EXERCISE DESCRIPTION: Print the lines from the start of the records through the line that contains "vector(28.28, 5.9) *", both included, copying each one without any change.

(Collected data entries)
━━━━━━
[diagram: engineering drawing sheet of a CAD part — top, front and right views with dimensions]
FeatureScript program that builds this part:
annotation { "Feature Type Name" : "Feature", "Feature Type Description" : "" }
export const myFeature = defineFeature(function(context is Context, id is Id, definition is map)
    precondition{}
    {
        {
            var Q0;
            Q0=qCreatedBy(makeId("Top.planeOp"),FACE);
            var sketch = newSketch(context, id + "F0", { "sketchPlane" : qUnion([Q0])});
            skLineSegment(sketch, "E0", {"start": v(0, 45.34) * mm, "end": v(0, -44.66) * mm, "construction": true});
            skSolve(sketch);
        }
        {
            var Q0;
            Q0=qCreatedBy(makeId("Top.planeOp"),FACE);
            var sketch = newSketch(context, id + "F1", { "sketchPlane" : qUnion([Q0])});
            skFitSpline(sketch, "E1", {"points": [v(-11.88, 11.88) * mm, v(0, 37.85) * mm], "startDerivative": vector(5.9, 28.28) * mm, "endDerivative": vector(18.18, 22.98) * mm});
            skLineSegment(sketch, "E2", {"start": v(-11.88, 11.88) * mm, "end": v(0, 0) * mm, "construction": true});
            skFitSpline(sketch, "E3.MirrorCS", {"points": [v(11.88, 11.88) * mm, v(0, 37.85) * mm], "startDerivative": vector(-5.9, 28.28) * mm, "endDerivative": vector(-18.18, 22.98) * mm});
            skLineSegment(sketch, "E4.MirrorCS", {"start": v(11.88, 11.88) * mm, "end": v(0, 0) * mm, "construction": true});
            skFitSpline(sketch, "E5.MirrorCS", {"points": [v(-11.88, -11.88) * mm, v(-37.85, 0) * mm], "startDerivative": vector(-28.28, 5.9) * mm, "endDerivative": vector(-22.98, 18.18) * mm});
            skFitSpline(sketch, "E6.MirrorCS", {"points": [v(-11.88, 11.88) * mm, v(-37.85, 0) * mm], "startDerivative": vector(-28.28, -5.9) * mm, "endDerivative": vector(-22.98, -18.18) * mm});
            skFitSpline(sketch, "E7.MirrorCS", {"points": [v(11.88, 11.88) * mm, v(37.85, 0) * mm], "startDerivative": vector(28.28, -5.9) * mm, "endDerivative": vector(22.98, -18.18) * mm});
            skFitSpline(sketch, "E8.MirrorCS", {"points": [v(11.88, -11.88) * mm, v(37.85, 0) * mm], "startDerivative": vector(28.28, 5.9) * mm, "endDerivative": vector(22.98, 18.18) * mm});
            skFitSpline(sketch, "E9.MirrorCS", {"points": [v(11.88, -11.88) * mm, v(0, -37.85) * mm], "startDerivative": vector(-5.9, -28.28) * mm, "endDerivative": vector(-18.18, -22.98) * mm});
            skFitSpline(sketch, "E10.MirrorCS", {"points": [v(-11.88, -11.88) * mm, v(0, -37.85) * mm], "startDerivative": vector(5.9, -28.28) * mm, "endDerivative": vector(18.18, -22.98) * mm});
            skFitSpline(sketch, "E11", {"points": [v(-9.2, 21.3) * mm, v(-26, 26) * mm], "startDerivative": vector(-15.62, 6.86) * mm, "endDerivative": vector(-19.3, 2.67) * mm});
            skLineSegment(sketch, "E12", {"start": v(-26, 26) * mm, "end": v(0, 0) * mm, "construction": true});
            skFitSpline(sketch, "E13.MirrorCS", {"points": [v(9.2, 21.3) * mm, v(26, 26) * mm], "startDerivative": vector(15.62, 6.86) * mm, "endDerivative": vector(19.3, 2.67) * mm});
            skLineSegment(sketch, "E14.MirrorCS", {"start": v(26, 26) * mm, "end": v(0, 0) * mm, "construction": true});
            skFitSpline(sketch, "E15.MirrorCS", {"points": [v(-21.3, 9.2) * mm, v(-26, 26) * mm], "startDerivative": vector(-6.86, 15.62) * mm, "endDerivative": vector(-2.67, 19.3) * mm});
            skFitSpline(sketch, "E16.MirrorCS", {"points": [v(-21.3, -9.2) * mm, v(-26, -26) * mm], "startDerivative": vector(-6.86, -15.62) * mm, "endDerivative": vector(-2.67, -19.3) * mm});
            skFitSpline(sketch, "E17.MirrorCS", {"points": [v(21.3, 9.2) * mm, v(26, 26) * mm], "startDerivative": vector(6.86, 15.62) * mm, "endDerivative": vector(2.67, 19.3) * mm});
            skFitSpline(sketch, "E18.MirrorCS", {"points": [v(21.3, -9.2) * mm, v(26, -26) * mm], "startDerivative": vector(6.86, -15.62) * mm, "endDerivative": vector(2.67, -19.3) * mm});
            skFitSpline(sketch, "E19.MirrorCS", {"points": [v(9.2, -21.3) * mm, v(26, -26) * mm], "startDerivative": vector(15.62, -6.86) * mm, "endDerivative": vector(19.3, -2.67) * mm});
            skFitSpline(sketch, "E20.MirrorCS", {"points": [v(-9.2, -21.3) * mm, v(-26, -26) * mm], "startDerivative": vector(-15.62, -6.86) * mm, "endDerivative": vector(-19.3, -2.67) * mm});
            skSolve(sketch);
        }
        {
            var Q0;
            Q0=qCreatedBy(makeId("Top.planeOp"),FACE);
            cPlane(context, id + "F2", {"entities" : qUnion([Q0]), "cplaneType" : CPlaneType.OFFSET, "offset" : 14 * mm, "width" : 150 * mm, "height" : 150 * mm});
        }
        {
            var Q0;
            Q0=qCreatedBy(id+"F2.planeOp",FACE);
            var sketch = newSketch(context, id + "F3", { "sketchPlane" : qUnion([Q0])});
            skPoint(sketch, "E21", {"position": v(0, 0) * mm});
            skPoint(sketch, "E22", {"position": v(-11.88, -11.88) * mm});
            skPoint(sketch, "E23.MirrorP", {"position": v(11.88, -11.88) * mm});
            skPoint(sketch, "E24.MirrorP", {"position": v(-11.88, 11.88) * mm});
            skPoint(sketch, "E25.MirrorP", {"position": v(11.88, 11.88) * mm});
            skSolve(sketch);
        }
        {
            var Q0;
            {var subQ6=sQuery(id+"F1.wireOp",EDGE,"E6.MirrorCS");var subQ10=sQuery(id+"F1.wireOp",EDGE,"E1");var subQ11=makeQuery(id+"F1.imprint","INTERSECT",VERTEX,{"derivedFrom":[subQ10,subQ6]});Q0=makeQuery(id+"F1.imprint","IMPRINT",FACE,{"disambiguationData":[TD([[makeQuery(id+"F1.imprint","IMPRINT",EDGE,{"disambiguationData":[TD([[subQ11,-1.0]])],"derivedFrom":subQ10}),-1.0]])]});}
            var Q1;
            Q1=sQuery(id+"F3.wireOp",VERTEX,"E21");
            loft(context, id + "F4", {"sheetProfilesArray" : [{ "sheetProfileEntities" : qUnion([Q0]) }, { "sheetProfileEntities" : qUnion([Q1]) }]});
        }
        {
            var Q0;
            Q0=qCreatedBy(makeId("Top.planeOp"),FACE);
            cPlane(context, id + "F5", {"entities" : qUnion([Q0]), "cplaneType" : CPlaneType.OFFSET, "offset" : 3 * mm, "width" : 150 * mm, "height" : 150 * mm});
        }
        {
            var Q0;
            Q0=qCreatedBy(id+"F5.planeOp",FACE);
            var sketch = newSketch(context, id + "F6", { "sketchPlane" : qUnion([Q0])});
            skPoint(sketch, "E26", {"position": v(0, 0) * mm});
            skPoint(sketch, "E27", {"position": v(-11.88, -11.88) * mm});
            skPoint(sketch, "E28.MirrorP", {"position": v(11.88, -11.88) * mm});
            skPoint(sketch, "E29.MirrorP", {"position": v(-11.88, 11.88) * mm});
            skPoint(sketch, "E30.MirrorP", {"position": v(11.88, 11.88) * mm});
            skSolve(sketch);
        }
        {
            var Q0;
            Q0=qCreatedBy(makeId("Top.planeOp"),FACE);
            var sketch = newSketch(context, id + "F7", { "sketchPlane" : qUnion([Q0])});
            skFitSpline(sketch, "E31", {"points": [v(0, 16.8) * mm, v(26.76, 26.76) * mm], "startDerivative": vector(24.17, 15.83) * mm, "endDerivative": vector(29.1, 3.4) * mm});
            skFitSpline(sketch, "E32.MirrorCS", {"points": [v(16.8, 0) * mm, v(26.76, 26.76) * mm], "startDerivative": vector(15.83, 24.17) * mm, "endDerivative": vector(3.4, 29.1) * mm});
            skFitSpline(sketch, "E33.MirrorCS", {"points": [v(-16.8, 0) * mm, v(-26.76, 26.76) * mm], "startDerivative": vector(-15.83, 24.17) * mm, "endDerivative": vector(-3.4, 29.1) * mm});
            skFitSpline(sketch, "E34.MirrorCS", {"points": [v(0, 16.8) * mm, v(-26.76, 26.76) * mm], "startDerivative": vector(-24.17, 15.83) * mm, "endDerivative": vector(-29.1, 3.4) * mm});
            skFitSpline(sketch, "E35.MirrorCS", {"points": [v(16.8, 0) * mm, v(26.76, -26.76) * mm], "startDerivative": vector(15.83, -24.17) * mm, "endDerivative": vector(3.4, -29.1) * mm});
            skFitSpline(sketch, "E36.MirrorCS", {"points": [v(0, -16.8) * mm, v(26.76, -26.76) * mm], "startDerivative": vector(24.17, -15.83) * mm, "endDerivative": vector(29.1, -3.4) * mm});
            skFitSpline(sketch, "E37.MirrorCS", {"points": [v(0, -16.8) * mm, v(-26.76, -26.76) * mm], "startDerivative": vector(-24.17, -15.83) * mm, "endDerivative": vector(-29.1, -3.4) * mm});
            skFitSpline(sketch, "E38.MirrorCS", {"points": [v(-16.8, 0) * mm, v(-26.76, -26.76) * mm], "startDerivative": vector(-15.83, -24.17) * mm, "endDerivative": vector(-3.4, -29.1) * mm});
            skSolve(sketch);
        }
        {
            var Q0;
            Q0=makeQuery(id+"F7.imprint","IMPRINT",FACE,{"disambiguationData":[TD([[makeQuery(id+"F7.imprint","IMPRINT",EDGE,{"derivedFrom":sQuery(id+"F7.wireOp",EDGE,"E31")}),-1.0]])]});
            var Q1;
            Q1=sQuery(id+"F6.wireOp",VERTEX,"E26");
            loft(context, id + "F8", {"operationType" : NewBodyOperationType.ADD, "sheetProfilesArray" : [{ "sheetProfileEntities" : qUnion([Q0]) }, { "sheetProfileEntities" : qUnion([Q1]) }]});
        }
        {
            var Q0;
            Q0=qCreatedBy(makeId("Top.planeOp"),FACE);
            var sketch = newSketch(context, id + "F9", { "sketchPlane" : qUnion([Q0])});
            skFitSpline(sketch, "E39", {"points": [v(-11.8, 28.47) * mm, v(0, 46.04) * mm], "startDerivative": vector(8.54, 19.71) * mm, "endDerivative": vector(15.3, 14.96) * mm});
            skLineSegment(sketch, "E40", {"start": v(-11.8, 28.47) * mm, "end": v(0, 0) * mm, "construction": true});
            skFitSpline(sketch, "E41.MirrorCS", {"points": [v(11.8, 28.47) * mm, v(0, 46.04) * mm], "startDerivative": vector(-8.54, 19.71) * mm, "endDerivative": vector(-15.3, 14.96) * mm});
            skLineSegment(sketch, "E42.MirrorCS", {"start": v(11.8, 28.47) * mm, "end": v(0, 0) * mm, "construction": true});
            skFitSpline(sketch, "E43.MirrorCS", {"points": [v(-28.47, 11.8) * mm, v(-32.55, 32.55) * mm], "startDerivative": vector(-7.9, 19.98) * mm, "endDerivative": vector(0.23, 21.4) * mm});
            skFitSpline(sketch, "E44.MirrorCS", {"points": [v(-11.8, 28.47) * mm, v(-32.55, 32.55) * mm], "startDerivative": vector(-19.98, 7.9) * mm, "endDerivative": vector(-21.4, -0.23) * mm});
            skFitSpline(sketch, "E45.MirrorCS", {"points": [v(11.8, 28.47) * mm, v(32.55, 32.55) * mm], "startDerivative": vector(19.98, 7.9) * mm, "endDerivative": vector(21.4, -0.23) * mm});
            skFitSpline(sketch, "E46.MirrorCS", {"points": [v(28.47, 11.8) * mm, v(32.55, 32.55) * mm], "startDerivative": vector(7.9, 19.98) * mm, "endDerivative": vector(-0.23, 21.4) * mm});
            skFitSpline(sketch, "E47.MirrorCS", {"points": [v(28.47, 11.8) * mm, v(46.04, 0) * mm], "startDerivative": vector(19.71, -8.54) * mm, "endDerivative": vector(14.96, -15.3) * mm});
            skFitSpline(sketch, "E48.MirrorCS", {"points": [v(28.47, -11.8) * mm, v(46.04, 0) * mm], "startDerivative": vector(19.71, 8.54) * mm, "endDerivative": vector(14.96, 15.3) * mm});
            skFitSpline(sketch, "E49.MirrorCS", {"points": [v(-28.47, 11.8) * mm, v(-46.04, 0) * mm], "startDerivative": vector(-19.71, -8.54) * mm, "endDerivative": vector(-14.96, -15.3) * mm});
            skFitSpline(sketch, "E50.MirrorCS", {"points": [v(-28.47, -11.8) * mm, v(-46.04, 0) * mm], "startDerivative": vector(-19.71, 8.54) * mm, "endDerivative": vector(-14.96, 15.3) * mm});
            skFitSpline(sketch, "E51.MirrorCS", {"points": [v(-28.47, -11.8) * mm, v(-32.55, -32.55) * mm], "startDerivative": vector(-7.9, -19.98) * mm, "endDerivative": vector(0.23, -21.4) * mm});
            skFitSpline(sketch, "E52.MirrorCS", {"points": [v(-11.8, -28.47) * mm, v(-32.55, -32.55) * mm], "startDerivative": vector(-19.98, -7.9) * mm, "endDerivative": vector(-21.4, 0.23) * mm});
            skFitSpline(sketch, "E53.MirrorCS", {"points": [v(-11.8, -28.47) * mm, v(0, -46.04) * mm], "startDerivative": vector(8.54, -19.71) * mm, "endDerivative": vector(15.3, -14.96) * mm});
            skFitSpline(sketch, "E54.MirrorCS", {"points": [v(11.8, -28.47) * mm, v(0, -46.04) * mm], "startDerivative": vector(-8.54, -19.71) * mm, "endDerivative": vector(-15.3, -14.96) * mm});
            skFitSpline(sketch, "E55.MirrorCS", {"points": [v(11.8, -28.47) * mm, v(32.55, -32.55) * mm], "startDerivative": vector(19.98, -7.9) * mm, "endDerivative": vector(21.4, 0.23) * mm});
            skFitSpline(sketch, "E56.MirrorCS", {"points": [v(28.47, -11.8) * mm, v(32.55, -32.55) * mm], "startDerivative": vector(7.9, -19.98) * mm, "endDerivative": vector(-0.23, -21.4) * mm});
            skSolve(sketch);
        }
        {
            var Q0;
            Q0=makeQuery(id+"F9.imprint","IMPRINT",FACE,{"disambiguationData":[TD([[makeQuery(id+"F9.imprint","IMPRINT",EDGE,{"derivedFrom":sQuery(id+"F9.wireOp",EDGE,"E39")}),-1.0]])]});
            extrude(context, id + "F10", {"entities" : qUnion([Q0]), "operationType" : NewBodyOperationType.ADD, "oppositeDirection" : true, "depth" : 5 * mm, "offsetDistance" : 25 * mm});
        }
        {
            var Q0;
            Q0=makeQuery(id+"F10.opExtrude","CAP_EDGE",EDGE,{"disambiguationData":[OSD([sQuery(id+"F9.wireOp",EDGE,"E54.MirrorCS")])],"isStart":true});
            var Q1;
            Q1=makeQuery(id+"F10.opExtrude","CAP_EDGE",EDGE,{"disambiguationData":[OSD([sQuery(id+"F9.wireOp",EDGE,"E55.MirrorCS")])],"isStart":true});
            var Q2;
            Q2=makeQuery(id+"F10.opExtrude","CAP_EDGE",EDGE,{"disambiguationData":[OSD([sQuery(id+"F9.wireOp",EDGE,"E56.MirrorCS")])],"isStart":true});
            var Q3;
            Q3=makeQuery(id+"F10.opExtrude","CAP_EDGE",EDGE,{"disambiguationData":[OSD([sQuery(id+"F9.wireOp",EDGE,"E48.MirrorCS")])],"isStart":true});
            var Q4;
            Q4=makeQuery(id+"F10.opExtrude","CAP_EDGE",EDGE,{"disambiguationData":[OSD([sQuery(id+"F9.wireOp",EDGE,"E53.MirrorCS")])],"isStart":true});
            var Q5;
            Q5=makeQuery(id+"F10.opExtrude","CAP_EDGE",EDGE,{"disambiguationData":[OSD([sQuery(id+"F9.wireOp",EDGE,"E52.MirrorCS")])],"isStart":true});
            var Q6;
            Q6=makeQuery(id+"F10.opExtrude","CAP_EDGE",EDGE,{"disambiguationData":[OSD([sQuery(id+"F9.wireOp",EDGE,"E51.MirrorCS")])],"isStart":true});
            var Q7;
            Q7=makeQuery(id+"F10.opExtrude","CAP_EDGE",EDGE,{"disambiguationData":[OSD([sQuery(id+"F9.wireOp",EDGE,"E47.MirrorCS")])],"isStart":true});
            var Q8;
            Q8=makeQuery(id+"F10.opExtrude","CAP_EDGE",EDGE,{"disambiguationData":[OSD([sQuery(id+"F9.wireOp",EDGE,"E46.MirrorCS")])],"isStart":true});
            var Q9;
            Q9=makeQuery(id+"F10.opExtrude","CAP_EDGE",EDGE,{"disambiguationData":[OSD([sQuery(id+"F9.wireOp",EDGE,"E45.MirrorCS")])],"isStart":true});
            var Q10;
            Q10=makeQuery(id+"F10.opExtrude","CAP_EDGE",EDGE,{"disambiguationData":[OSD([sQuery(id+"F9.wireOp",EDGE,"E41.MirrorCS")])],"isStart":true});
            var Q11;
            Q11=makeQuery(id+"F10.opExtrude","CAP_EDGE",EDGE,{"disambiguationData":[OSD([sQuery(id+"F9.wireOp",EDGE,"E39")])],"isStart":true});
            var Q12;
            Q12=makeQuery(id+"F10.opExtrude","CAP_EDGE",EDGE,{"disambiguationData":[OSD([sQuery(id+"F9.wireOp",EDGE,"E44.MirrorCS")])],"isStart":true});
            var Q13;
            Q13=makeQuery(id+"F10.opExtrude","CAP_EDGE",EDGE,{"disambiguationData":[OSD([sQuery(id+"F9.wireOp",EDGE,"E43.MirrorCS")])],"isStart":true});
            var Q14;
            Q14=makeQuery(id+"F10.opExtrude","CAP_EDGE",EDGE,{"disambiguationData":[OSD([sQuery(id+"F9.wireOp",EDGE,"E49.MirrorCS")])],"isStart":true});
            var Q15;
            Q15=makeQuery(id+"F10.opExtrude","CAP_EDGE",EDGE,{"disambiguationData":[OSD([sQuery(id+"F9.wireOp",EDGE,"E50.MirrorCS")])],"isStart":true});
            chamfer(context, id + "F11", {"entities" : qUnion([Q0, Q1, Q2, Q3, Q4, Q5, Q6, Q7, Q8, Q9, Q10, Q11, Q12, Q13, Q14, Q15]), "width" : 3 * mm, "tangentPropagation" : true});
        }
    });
━━━━━━
TASK OUTPUT:
[diagram: engineering drawing sheet of a CAD part — top, front and right views with dimensions]
FeatureScript program that builds this part:
annotation { "Feature Type Name" : "Feature", "Feature Type Description" : "" }
export const myFeature = defineFeature(function(context is Context, id is Id, definition is map)
    precondition{}
    {
        {
            var Q0;
            Q0=qCreatedBy(makeId("Top.planeOp"),FACE);
            var sketch = newSketch(context, id + "F0", { "sketchPlane" : qUnion([Q0])});
            skLineSegment(sketch, "E0", {"start": v(0, 45.34) * mm, "end": v(0, -44.66) * mm, "construction": true});
            skSolve(sketch);
        }
        {
            var Q0;
            Q0=qCreatedBy(makeId("Top.planeOp"),FACE);
            var sketch = newSketch(context, id + "F1", { "sketchPlane" : qUnion([Q0])});
            skFitSpline(sketch, "E1", {"points": [v(-11.88, 11.88) * mm, v(0, 37.85) * mm], "startDerivative": vector(5.9, 28.28) * mm, "endDerivative": vector(18.18, 22.98) * mm});
            skLineSegment(sketch, "E2", {"start": v(-11.88, 11.88) * mm, "end": v(0, 0) * mm, "construction": true});
            skFitSpline(sketch, "E3.MirrorCS", {"points": [v(11.88, 11.88) * mm, v(0, 37.85) * mm], "startDerivative": vector(-5.9, 28.28) * mm, "endDerivative": vector(-18.18, 22.98) * mm});
            skLineSegment(sketch, "E4.MirrorCS", {"start": v(11.88, 11.88) * mm, "end": v(0, 0) * mm, "construction": true});
            skFitSpline(sketch, "E5.MirrorCS", {"points": [v(-11.88, -11.88) * mm, v(-37.85, 0) * mm], "startDerivative": vector(-28.28, 5.9) * mm, "endDerivative": vector(-22.98, 18.18) * mm});
            skFitSpline(sketch, "E6.MirrorCS", {"points": [v(-11.88, 11.88) * mm, v(-37.85, 0) * mm], "startDerivative": vector(-28.28, -5.9) * mm, "endDerivative": vector(-22.98, -18.18) * mm});
            skFitSpline(sketch, "E7.MirrorCS", {"points": [v(11.88, 11.88) * mm, v(37.85, 0) * mm], "startDerivative": vector(28.28, -5.9) * mm, "endDerivative": vector(22.98, -18.18) * mm});
            skFitSpline(sketch, "E8.MirrorCS", {"points": [v(11.88, -11.88) * mm, v(37.85, 0) * mm], "startDerivative": vector(28.28, 5.9) * mm, "endDerivative": vector(22.98, 18.18) * mm});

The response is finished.